Sleep is important. Ask any sleep deprived adult and they will tell you that it is harder to function throughout the day when they haven’t gotten enough sleep. Although it is important for adults to get enough sleep, it is even more important for children to get an adequate amount of quality sleep.
Despite the best of intentions from their parents, children may be getting less and less sleep without their parents even realizing that it’s happening. Schedules get busier and busier, especially as children get older. And because many parents work long hours or because of children’s after-school activities, naps are missed, bedtimes get pushed back, or mornings start earlier.
Adequate sleep for children is just as important as them getting enough to eat or drink. Children need sleep to develop and function properly. A study published in the journal Pediatrics in 2012 found that children who didn’t get enough sleep had less control over their emotions and had a harder time focusing in school. The study found that the children who slept less had worse behavior scores and they were more frustrated and cranky and had more trouble paying attention. If it is difficult for children to pay attention and they are more easily frustrated, it is going to be difficult for children to learn and do well in school.

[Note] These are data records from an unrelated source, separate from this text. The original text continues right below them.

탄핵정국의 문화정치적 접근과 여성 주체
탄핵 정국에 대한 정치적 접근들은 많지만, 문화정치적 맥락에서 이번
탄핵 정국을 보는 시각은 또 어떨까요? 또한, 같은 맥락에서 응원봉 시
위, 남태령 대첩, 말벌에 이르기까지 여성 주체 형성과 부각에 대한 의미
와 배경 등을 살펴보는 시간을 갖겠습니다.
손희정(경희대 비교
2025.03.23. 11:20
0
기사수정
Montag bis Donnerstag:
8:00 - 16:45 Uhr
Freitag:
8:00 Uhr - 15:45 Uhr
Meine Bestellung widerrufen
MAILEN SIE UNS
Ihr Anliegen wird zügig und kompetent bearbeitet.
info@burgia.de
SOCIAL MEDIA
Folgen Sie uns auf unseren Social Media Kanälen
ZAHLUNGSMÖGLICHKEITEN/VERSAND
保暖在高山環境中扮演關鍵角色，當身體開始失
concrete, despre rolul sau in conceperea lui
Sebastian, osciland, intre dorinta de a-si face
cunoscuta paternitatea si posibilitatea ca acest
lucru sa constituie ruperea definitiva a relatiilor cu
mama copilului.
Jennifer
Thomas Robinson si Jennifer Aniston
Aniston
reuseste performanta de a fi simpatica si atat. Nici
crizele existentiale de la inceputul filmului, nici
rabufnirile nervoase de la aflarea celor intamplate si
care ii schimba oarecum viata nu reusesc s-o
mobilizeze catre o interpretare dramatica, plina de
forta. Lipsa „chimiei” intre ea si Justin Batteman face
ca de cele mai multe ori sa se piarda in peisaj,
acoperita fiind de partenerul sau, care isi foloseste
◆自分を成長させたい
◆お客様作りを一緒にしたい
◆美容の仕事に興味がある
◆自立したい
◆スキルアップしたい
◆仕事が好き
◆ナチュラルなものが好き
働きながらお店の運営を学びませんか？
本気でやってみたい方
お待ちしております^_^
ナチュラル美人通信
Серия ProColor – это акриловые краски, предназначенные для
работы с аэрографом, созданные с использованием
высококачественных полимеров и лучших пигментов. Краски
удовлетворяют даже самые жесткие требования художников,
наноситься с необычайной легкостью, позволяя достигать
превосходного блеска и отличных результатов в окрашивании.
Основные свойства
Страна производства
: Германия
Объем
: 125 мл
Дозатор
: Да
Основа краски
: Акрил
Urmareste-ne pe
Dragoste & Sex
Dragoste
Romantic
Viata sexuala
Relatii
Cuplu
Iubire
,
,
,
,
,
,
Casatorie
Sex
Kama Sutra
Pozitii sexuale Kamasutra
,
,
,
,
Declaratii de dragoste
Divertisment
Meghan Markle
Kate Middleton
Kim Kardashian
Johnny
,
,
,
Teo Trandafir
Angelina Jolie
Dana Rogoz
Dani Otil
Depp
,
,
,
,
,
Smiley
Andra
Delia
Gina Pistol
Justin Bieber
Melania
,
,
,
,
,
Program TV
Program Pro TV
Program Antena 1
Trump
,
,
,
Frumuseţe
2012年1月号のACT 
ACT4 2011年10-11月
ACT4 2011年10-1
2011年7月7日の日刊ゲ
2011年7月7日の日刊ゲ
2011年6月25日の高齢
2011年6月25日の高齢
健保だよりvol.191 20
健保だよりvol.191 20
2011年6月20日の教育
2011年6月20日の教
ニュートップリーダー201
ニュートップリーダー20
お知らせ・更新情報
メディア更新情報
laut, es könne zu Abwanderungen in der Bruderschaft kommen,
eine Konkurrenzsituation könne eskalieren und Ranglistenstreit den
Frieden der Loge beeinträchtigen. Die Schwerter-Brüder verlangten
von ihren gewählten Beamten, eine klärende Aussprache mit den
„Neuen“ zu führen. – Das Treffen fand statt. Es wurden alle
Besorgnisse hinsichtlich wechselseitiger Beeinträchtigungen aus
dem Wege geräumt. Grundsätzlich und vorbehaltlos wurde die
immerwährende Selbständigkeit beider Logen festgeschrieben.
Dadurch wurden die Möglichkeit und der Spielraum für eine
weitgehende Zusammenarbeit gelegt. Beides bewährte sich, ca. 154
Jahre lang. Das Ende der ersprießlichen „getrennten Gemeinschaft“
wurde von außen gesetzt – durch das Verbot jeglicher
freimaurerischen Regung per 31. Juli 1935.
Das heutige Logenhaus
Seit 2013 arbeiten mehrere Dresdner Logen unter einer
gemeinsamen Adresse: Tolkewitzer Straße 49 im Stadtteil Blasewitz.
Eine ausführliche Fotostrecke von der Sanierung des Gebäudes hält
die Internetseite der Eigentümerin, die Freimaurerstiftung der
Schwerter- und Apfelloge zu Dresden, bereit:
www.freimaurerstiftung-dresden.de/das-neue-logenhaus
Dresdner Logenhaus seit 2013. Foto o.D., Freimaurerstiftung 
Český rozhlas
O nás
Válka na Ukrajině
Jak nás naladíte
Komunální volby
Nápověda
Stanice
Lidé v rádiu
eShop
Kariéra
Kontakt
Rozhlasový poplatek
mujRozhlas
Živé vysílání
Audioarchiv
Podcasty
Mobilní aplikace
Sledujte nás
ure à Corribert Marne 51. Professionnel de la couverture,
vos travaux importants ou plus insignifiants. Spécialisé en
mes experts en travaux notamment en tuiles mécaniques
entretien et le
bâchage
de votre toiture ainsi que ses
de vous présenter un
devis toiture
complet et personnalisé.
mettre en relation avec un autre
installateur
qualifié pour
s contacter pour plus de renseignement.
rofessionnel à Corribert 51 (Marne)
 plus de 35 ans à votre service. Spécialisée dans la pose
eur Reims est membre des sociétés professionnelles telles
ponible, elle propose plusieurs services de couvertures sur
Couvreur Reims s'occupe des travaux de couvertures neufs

In his book, Healthy Sleep Habits, Happy Child, Dr. Marc Weissbluth states, “Sleep is the power source that keeps your mind alert and calm. Every night and at every nap, sleep recharges the brains battery. Sleeping well increases brainpower just as weight lifting builds stronger muscles, because sleeping well increases your attention span and allows you to be physically relaxed and mentally alert at the same time.”
Sleep deprivation can cause fatigue in children even if the child is not involved in any activities; just being awake for too long can be over-stimulating. Not enough sleep can also make children more impulsive, hyperactive, or lazy.

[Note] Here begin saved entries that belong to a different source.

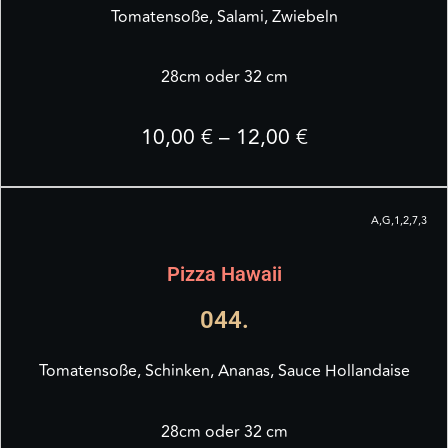
Tomatensoße, Salami, Zwiebeln
28cm oder 32 cm
10,00 € – 12,00 €
A,G,1,2,7,3
Pizza Hawaii
044.
Tomatensoße, Schinken, Ananas, Sauce Hollandaise
28cm oder 32 cm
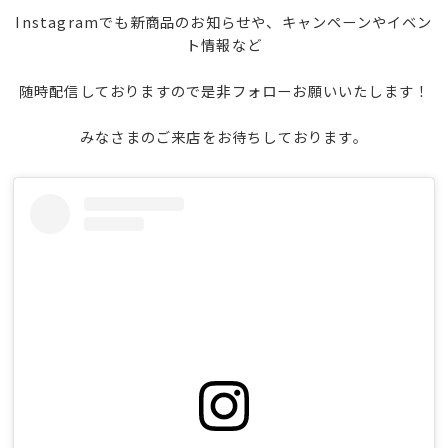
Instagramでも新商品のお知らせや、キャンペーンやイベン
ト情報など
随時配信しておりますので是非フォローお願いいたします！
みなさまのご来店をお待ちしております。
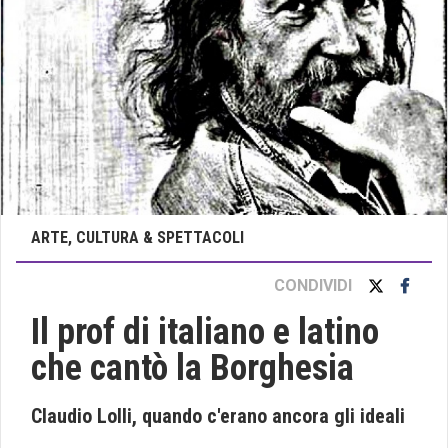
ARTE, CULTURA & SPETTACOLI
CONDIVIDI
Il prof di italiano e latino
che cantò la Borghesia
Claudio Lolli, quando c'erano ancora gli ideali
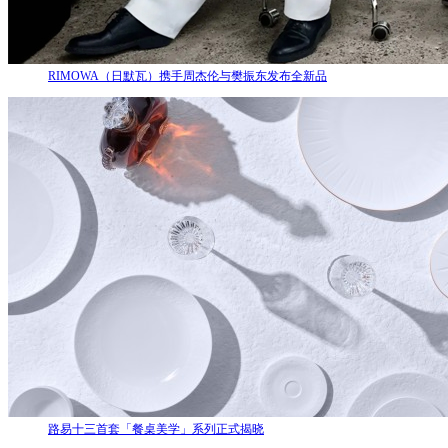
RIMOWA（日默瓦）携手周杰伦与樊振东发布全新品
路易十三首套「餐桌美学」系列正式揭晓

Although the amount of sleep a child gets matters, the quality of that sleep is also important. Children must get a sufficient amount of sleep that allows them to grow, develop, and function properly. How much that is varies by age. Quality sleep is uninterrupted sleep that allows the child to move through all the different stages of sleep
- Teach your child about healthy sleep habits and why they are important.

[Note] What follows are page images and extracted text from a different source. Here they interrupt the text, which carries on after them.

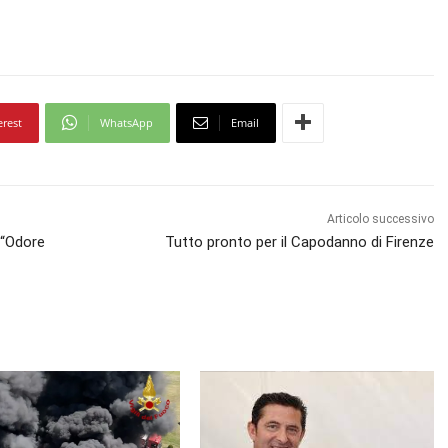
erest
WhatsApp
Email
Articolo successivo
 “Odore
Tutto pronto per il Capodanno di Firenze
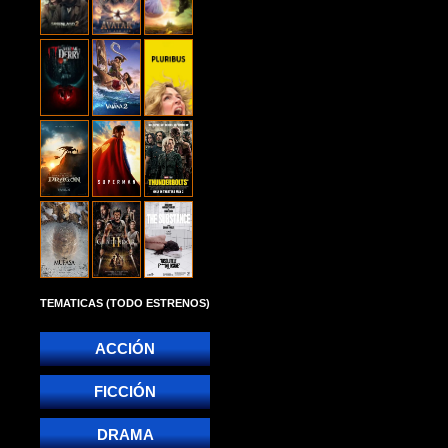
TEMATICAS (TODO ESTRENOS)
ACCIÓN
FICCIÓN
DRAMA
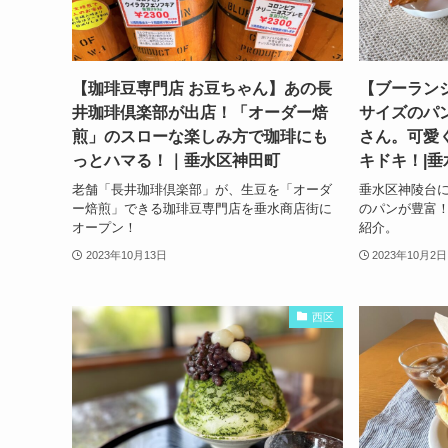
【珈琲豆専門店 お豆ちゃん】あの長
【ブーラン
井珈琲倶楽部が出店！「オーダー焙
サイズのパ
煎」のスローな楽しみ方で珈琲にも
さん。可愛
っとハマる！｜垂水区神田町
キドキ！|
老舗「長井珈琲倶楽部」が、生豆を「オーダ
垂水区神陵台
ー焙煎」できる珈琲豆専門店を垂水商店街に
のパンが豊富
オープン！
紹介。
2023年10月13日
2023年10月2日
西区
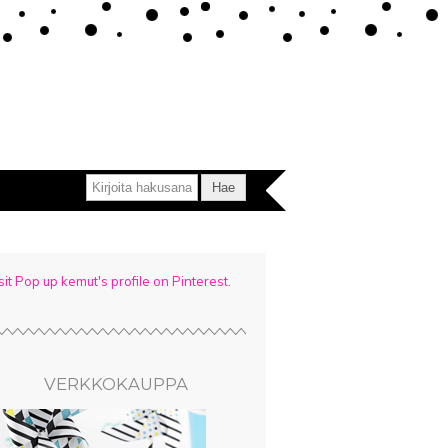
sit Pop up kemut's profile on Pinterest.
VERKKOKAUPPA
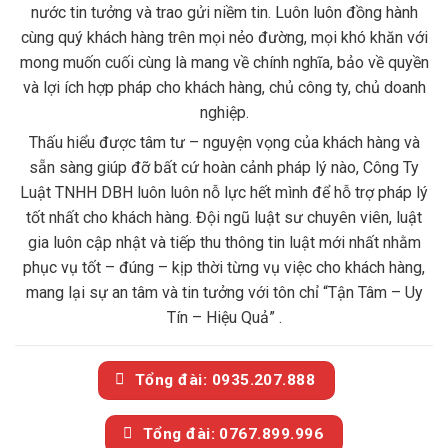
nước tin tưởng và trao gửi niềm tin. Luôn luôn đồng hành
cùng quý khách hàng trên mọi nẻo đường, mọi khó khăn với
mong muốn cuối cùng là mang về chính nghĩa, bảo về quyền
và lợi ích hợp pháp cho khách hàng, chủ công ty, chủ doanh
nghiệp.
Thấu hiểu được tâm tư – nguyện vọng của khách hàng và
sẵn sàng giúp đỡ bất cứ hoàn cảnh pháp lý nào, Công Ty
Luật TNHH DBH luôn luôn nỗ lực hết mình để hỗ trợ pháp lý
tốt nhất cho khách hàng. Đội ngũ luật sư chuyên viên, luật
gia luôn cập nhật và tiếp thu thông tin luật mới nhất nhằm
phục vụ tốt – đúng – kịp thời từng vụ việc cho khách hàng,
mang lại sự an tâm và tin tưởng với tôn chỉ “Tận Tâm – Uy
Tín – Hiệu Quả” .
Tổng đài: 0935.207.888
Tổng đài: 0767.899.996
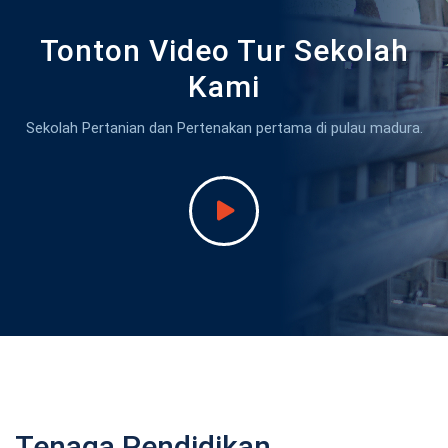
Tonton Video Tur Sekolah
Kami
Sekolah Pertanian dan Pertenakan pertama di pulau madura.
Tenaga Pendidikan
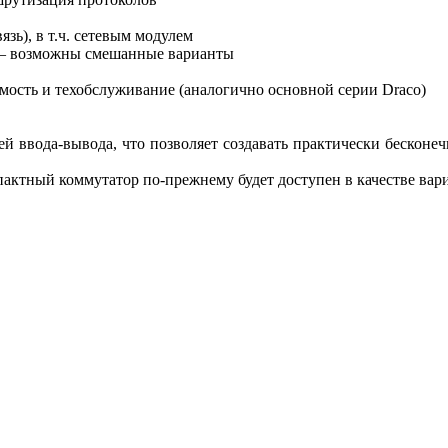
зь), в т.ч. сетевым модулем
G – возможны смешанные варианты
мость и техобслуживание (аналогично основной серии Draco)
лей ввода-вывода, что позволяет создавать практически беско
мпактный коммутатор по-прежнему будет доступен в качестве ва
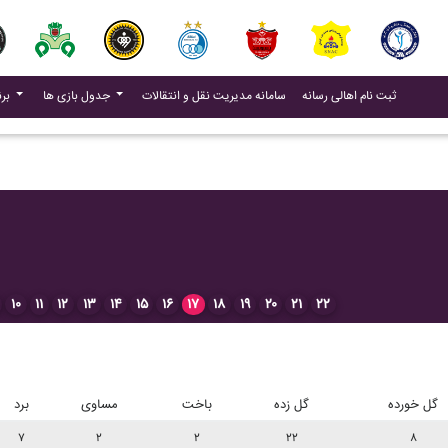
(current)
(current)
ثبت نام اهالی رسانه
سامانه مدیریت نقل و انتقالات
جدول بازی ها
برنامه بازی ها
۱۰
۱۱
۱۲
۱۳
۱۴
۱۵
۱۶
۱۷
۱۸
۱۹
۲۰
۲۱
۲۲
گل خورده
گل زده
باخت
مساوی
برد
۷
۲
۲
۲۲
۸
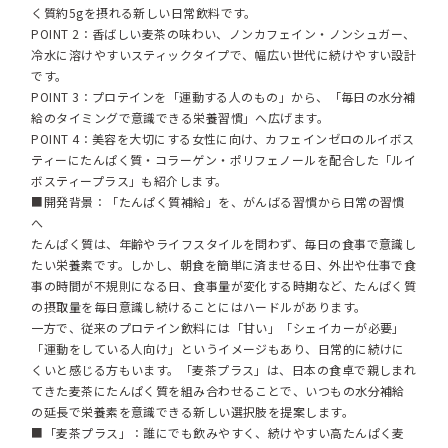
く質約5gを摂れる新しい日常飲料です。
POINT 2：香ばしい麦茶の味わい、ノンカフェイン・ノンシュガー、
冷水に溶けやすいスティックタイプで、幅広い世代に続けやすい設計
です。
POINT 3：プロテインを「運動する人のもの」から、「毎日の水分補
給のタイミングで意識できる栄養習慣」へ広げます。
POINT 4：美容を大切にする女性に向け、カフェインゼロのルイボス
ティーにたんぱく質・コラーゲン・ポリフェノールを配合した「ルイ
ボスティープラス」も紹介します。
■開発背景：「たんぱく質補給」を、がんばる習慣から日常の習慣
へ
たんぱく質は、年齢やライフスタイルを問わず、毎日の食事で意識し
たい栄養素です。しかし、朝食を簡単に済ませる日、外出や仕事で食
事の時間が不規則になる日、食事量が変化する時期など、たんぱく質
の摂取量を毎日意識し続けることにはハードルがあります。
一方で、従来のプロテイン飲料には「甘い」「シェイカーが必要」
「運動をしている人向け」というイメージもあり、日常的に続けに
くいと感じる方もいます。「麦茶プラス」は、日本の食卓で親しまれ
てきた麦茶にたんぱく質を組み合わせることで、いつもの水分補給
の延長で栄養素を意識できる新しい選択肢を提案します。
■「麦茶プラス」：誰にでも飲みやすく、続けやすい高たんぱく麦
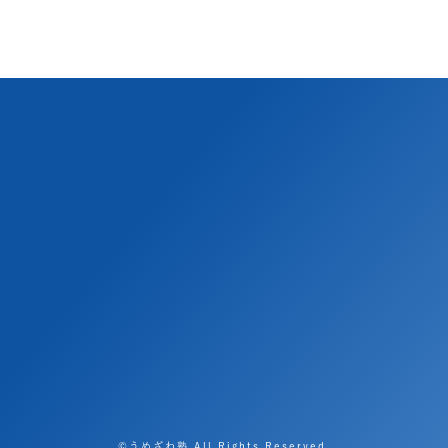
©うめざわ塾 All Rights Reserved.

- Continually emphasize the need for a regular and consistent sleep schedule and bedtime routine.
- Make your child’s bedroom conducive to sleep: dark, cool, and quiet.
- Keep TV, computers, phones, and tablets out of the bedroom.
- Avoid caffeine.
The next time you think that less sleep for your child here and there won’t affect them, don’t forget the important role adequate quality sleep plays in the development of your child. A well-rested child will be better behaved, more relaxed, and will have an easier time learning in school.